_WORK TO COMPLETE_.
Which lines belong in the answer? Exactly those from the line containing "35 Records, p. 13." through the last line of the records below, repeated as written.

--- GIVEN DATA ---

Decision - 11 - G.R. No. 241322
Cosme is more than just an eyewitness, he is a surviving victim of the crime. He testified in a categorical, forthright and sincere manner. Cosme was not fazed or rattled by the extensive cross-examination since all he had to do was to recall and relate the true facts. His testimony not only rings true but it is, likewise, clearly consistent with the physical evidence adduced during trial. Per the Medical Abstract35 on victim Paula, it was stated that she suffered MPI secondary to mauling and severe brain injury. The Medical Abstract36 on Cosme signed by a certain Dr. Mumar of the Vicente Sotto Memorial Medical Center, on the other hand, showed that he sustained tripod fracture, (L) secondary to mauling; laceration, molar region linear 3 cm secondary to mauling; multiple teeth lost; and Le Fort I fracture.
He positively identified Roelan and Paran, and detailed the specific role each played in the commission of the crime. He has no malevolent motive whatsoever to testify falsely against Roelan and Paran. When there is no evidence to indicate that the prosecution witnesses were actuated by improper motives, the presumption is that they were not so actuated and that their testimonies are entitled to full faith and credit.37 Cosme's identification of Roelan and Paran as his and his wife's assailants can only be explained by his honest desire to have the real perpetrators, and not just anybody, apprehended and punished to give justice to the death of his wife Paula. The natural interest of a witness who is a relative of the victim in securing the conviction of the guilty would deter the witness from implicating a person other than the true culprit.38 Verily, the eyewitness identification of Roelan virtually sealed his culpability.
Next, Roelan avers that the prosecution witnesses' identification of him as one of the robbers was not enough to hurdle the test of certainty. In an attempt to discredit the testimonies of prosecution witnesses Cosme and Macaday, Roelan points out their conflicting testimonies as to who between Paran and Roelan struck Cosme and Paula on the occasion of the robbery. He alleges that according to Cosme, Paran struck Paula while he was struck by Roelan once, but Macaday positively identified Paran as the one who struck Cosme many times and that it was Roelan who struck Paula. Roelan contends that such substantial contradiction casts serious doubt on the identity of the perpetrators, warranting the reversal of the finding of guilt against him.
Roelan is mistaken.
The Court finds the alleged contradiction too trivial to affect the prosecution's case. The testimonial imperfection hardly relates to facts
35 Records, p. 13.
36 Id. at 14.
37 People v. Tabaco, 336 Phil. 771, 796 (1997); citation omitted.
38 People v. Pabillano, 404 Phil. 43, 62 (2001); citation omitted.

---

_FINAL ANSWER_.
35 Records, p. 13.
36 Id. at 14.
37 People v. Tabaco, 336 Phil. 771, 796 (1997); citation omitted.
38 People v. Pabillano, 404 Phil. 43, 62 (2001); citation omitted.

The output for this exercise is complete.